Eneas era nel pieno di un combattimento con Rico – i compagni della squadra si erano alternati, in modo che tutti provassero a combattere contro tutti – e tirò un sospiro di sollievo. Era stanco, tanto stanco che i muscoli gli tremavano anche da fermo e desiderava solo riempirsi lo stomaco di qualcosa di caldo e andare a dormire. Uno zigomo gli pulsava di un calore violento da quando Rico lo aveva colpito al volto con un pugno, per errore. Entrambi i ragazzi fecero cadere le braccia lungo i fianchi.
«Grazie alla torba divina, basta» esalò Rico.
Eugenio – che al momento li stava guardando, visto che Jorge stava combattendo con l'altro ragazzo, che si era presentato come Horacio – aprì la bocca per commentare, ma ci ripensò, probabilmente troppo sfiancato per discutere.
«Bene, potete andare» concesse loro il Comandante e li guardò lasciare il cortile trascinando i piedi nella polvere.
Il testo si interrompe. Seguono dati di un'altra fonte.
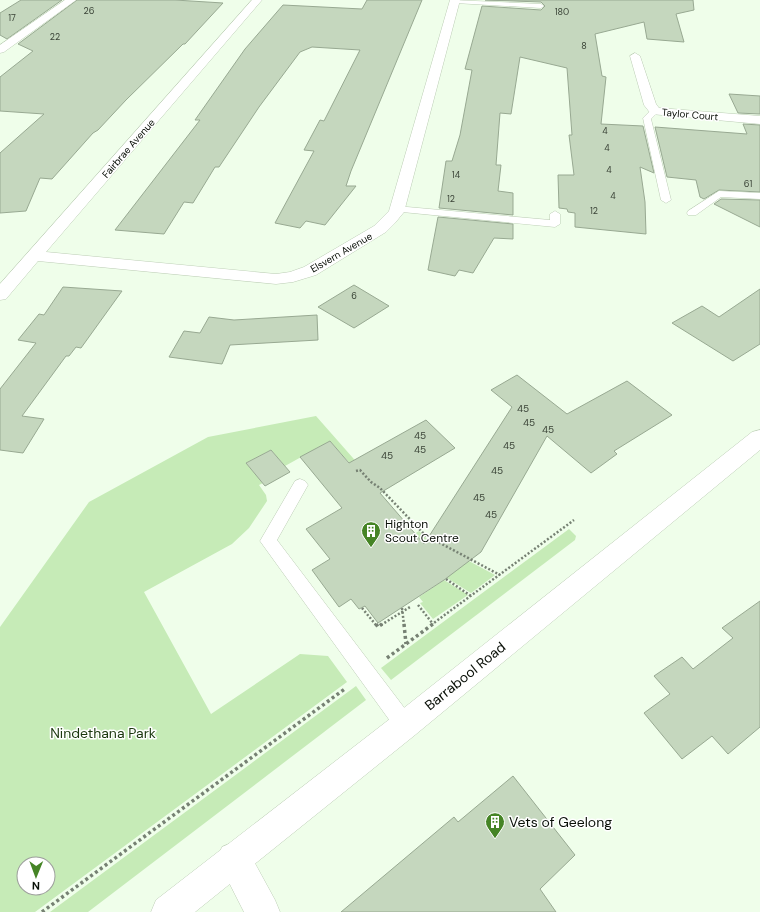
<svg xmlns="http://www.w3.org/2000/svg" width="760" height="912" viewBox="0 0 760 912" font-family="'DM Sans',sans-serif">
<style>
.green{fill:#c6ebb7;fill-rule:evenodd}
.building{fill:#c5d7be;stroke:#98a992}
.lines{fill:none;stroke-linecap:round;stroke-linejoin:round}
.service-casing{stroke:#bccdb5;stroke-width:1}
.minor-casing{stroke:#bccdb5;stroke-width:1}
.secondary-casing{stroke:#bccdb5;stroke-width:1}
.path-far1{stroke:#768173;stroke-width:2.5;stroke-dasharray:2 2;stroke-linecap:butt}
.path{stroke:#768173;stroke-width:3.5;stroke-dasharray:3 3;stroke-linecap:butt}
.service{fill:#fff;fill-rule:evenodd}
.minor{fill:#fff;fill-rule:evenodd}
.secondary{fill:#fff;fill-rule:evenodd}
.labels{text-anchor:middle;stroke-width:3;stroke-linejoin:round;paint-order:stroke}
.far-number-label{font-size:9px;fill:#384135}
.far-street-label{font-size:10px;fill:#090f07;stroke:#fff}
.number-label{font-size:10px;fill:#384135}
.poi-label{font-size:12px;fill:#090f07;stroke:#fff;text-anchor:start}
.near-street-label{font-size:14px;fill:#090f07;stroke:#fff}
.near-park-label{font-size:14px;fill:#1b380e;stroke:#fff}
.near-poi-label{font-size:14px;fill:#090f07;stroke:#fff;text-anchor:start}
</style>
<rect width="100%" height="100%" fill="#effeea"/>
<g class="green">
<path d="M316 416 360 466 355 469 330 441 285 466 271 450 246 463 263 483 259 485 266 495 267 501 249 528 232 544 144 592 211 714 300 654 328 656 347 682 35 912H0V627L89 502 208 437ZM24 864H48V888H24Z"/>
<polygon points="569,529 576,536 575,540 391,680 381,668"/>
<polygon points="419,531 426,538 495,575 471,593 447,578 411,536"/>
<polygon points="444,580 468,595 433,619 420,603 423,602 419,597"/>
<polygon points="356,686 366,700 88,912 50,912"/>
</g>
<g class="building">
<polygon points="21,0 62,0 7,39 0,35 0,13"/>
<polygon points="77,0 175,0 223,3 185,44 183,44 126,100 98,130 93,133 52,179 40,178 26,211 0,213 0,153 44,114 0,111 0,77 33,51 18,44"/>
<polygon points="367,0 422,0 351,171 346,186 356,186 325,225 306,221 300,228 275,223 314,151 304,150 320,120 324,121 360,50 312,47 300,52 259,107 219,167 215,167 193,203 184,202 164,234 115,230 200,120 195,120 245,49 283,5 362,9"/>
<polygon points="485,0 693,0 694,10 676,14 684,42 647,39 644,22 595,34 602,76 606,77 601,124 643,126 654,173 640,167 645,202 646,234 575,227 575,213 568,212 567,209 559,208 558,175 574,175 569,135 572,135 567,68 520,57 511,114 500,113 496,165 501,165 498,191 513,193 513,215 439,208 446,161 452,161 460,135 472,70 465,69 482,6 541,10 545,6 541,2"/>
<polygon points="729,94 760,96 760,114 738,113"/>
<polygon points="743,124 760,125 760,192 719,190 704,199 700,197 696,180 667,177 655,127 747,134"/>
<polygon points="721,199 760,200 760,227 714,204"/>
<polygon points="438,217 513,224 513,239 494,238 473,273 459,270 455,276 428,270"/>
<polygon points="354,285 389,306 354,328 318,307"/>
<polygon points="63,287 122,291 81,348 76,347 69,356 66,356 22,416 44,419 23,453 0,450 0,389 36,343 18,340 39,314 44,315"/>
<polygon points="760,289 760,344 733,361 672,323 702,306 719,317"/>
<polygon points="317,315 318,340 230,345 222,364 169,357 184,331 200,333 209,317 234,320"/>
<polygon points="517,375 567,414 627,381 672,415 614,451 617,454 591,473 547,436 481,552 444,580 378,623 365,606 359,609 351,599 339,607 312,570 330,559 306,529 342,508 300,457 330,441 349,463 426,420 455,448 380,493 424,544 512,407 491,390"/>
<polygon points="271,450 290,472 265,486 246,463"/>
<polygon points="760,601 760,727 728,754 712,736 682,759 644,713 670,694 654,676 682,657 693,669 733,638 722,628"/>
<polygon points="513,776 575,855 540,889 556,912 341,912 454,817 458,822"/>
</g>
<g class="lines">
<defs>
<g id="service">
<polygon points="452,0 541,4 544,6 541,8 455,3 453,2"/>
<polygon points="655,108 659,111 651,119 671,200 666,203 661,200 643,118 652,109"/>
<polygon points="719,191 760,193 760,199 721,197 696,215 688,215 687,213 688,211"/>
<polygon points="396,206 550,220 550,214 555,211 560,214 560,224 555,227 392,211 391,209"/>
<polygon points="300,479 305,481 308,485 277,540 412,718 415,725 412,732 405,735 398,732 260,541 295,481"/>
</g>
<g id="minor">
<polygon points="65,0 76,0 4,52 0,53 0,45"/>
<polygon points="252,0 262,0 46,252 276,274 290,272 304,267 374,226 389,211 450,0 460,0 404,212 395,223 386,232 316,275 293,282 276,284 38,261 6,299 0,300 0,284"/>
<polygon points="635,53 640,56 656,104 659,108 760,116 760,124 651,114 644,105 630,56"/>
<polygon points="234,842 246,847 275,900 280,912 244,912 217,859 222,847"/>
</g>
<polygon id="secondary" points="760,430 760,450 415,735 195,912 151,912 156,900 395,715 752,432"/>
</defs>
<use href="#service" class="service-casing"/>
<use href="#minor" class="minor-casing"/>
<use href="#secondary" class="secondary-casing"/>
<g class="path-far1">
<polyline points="356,471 360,470 371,482 380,488 425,535 500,575"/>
<polyline points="446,579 471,596"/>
<polyline points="418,605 433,624"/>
<polyline points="362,608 376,625"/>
<polyline points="402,608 404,625"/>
<polyline points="381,625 410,607"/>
<polyline points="431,625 574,520"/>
</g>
<g class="path">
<polyline points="376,624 378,627 382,624"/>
<polyline points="404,624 406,644"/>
<polyline points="387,658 433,624"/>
<polyline points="42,912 346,688"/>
</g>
<use href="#service" class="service"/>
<use href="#minor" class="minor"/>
<use href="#secondary" class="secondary"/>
</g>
<defs>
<symbol id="building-pin" viewBox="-11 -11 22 30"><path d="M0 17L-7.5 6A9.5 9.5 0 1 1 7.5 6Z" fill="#458425" stroke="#fff"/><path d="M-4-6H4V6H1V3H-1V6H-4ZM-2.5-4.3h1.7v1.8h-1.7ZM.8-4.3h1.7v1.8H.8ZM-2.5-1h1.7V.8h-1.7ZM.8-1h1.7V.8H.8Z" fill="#fff"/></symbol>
</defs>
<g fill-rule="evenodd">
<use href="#building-pin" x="360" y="520" width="22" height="30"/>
<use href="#building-pin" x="484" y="811" width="22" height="30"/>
</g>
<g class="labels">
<g class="far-number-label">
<text x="89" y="14">26</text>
<text x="562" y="15">180</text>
<text x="12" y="21">17</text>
<text x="55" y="40">22</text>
<text x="584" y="49">8</text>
<text x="605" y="134">4</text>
<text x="607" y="151">4</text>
<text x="609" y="173">4</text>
<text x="456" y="178">14</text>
<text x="748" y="187">61</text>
<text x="613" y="199">4</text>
<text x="451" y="202">12</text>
<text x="594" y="214">12</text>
<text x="354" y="299">6</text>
</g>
<g class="far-street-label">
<text transform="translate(690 114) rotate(5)" y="4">Taylor Court</text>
<text transform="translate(128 148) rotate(-49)" y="4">Fairbrae Avenue</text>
<text transform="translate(341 252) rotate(-30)" y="4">Elsvern Avenue</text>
</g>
<g class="number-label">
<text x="523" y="412">45</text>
<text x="529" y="426">45</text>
<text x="548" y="433">45</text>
<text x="420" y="439">45</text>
<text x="509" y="449">45</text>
<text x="420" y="453">45</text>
<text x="387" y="459">45</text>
<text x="497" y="474">45</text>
<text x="479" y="501">45</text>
<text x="491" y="518">45</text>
</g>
<g class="poi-label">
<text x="385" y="528">Highton<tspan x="385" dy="14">Scout Centre</tspan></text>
</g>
<g class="near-street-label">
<text transform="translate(465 676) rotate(-39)" y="5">Barrabool Road</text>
</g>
<g class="near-park-label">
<text x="103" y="738">Nindethana Park</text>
</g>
<g class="near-poi-label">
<text x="509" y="827">Vets of Geelong</text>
</g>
</g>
<g transform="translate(36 876) rotate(181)"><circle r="19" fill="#ffffff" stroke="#9d9f9c"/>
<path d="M0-3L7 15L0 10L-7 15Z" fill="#458425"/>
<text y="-6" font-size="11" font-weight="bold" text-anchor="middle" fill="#090f07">N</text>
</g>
</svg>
«Mi hai fatto un male assurdo» si lamentò Horacio, rivolto a Rico, mentre si avviavano in mensa. Si stava massaggiando intensamente un braccio.
«Scusa, pensavo ti saresti difeso meglio.»
Eugenio lo guardò alzando le sopracciglia. «Lui? Ma se le ha prese da tutti, anche da quel piccoletto di Jorge!»
«Beh? Non so combattere, io.»
«Nemmeno noi.»
«Comunque è vero che Rico è forte» si intromise Eneas, toccandosi lo zigomo con le dita.
Rico fece una faccia molto dispiaciuta. «Scusa» disse di nuovo.
«E piantala di scusarti!» sbottò Eugenio. «Vuoi essere un eroe o una mammoletta frignona?»
«Ma fatti i fatti tuoi» esclamò Rico.
«Ora che siamo nella stessa squadra i fatti tuoi sono anche fatti miei.»
«Ci hai scelti tu, nessuno ti ha obbligato.»
«Merda! Smettetela di litigare» li fermò Eneas, prima che la situazione degenerasse.
Fu dopo la cena, mentre i suoi compagni erano in fila per fare un'altra doccia, che Eneas si ricordò dell'alfabeto. A, B, C e poi? Cosa c'era dopo la C? La E, forse? Si sentì attraversare da un moto di sconforto e gli sembrò che una colonna d'acqua grande come una cascata gli si fosse appena rovesciata addosso, lasciandolo senza forze.
Sarebbe stato così grave se l'alfabeto lo avesse imparato domani? Un giorno non avrebbe fatto la differenza.
Fece un respiro profondo. Domani sarebbe stato stanco come oggi e così via, per tutti i giorni a venire. Non aveva scelta, doveva studiare ora. Si tirò a sedere sul letto, lasciando una chiazza bagnata dove i suoi capelli si erano posati sul cuscino e si sporse oltre il bordo del letto, in modo da raggiungere i fogli con gli appunti del giorno senza dover scendere. Li raggiunse a malapena, ma la matita rotolò per terra senza che lui riuscisse ad afferrarla.
«Merda.»
Schiaffeggiò i fogli sul lenzuolo e si trascino giù per la scaletta metallica, per poi esclamare di nuovo: «Merda!» quando vide che nell'impatto si era rotta la punta di grafite. Rovistò tra le cose di Jorge fino a trovare un temperino metallico e tornò infine sul letto. Prese un foglio bianco e ricominciò dall'inizio.
A
B
C
D
Le scrisse tutte, fino alla Z, ripetendole sottovoce, e poi ripartì da capo.
A
B
C
Quando arrivò l'intendente a spegnere la luce aveva riempito altri due fogli di lettere fitte e tremolanti e poi, anche al buio, se le ripeté nella mente fino ad addormentarsi.